Even amongst modules of the same variant, there will be a range of power outputs, the "Power Binning Range". Manufacturers will frequently provide an estimate of the lower and upper limits of this range, for example the "Power output tolerance" \(\Delta_{\text{max}}\) might be given as -0% to +3%.
In order to allow for this effect, SolarFarmer includes the module-type-specific Power Binning Effect (\(\Delta_{\text{binning,mtype}}\)) in its calculation. If the information is available, the user should input the low and high ends of the Power Binning Range for each module type used, and SolarFarmer will provide a recommended \(\Delta_{\text{binning,mtype}}\) value for the specific module type to compensate. This value defaults to lower end of the range plus one-quarter of the difference between lower and upper ends but can be adjusted by the user. As the Power Binning Effect for a module type frequently varies between plants, this input is considered plant- rather than module-specific.
As \(\Delta_{\text{binning,mtype}}\) is constant, the instantaneous and time-averaged values of this effect are all simply equal to \(\Delta_{\text{binning,mtype}}\).

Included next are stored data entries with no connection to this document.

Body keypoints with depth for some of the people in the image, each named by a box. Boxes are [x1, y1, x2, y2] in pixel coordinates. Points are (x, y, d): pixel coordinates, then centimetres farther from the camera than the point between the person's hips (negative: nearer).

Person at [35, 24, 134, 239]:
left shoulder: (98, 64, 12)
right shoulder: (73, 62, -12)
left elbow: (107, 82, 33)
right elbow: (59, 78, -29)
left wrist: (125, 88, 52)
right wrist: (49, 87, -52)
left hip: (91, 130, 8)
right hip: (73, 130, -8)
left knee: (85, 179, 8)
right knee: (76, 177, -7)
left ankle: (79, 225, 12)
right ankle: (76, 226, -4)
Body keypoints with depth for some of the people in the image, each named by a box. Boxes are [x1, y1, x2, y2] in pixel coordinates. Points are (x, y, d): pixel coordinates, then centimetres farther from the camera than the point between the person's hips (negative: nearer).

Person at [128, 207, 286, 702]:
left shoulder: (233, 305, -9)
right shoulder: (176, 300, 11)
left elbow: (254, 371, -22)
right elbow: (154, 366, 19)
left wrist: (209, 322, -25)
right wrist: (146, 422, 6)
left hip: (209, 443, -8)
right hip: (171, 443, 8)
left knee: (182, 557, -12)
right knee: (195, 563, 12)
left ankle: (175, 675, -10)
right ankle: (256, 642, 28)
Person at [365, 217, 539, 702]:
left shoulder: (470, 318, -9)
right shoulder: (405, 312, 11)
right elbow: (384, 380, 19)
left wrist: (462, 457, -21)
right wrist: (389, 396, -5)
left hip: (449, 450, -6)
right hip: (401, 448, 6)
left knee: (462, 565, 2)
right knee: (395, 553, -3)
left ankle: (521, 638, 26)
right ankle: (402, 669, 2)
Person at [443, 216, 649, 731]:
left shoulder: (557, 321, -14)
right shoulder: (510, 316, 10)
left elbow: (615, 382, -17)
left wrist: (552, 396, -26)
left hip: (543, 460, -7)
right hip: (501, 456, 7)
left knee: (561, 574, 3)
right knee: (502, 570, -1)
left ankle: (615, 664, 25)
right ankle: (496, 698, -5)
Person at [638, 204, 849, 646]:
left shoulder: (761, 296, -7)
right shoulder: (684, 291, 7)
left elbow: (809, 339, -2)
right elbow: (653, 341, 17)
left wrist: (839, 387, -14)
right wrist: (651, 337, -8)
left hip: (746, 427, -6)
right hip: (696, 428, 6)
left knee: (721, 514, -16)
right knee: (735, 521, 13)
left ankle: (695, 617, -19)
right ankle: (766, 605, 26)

Assuming the plant array is composed entirely of a single type of module, plant array power after the Power Binning Effect is simply:
$$P_{Parray,npmc,binning}\left( t \right) = \left( 1 + \frac{\Delta_{binning,mtype}}{100%} \right) \bullet P_{{Parray,npmc,T_{c},G}_{\text{eff}}}(t)$$
Where the plant array is composed of different types of module, each type may have its own specific Power Binning Effect \(\Delta_{\text{binning,mtype}}\). In this case:
$$P_{Parray,npmc,binning}\left( t \right) = \sum_{j = 1}^{N_{\text{submodules}}}{P_{submod,npmc,binning}\left( t \right)}$$
Where:
$$P_{submod,npmc,binning}\left( t \right) = \left( 1 + \frac{\Delta_{binning,mtype}}{100%} \right) \bullet P_{{Parray,npmc,T_{c},G}_{\text{eff}}}\left( t \right)$$
Note that SolarFarmer currently assumes that module type is constant across individual arrays.
The combined power binning effect at time t is:
$$\Delta_{\text{binning}}\left( t \right) = \left( \frac{P_{array,npmc,binning}(t)}{P_{{Parray,npmc,T_{c},G}_{\text{eff}}}\left( t \right)} - 1 \right) \bullet 100%\ $$
Powers can be summed over desired periods to get monthly or annual Power Binning Effects. As for other effects, it will be necessary to de-season if the input data is not a single complete year.
In order to consider the Power Binning Effect alongside other conversion effects in the mismatch calculation, an adjustment to the current from each submodule is calculated as:
$$\eta_{submod,binning} = \left( 1 + \frac{\Delta_{binning,mtype}}{100%} \right)$$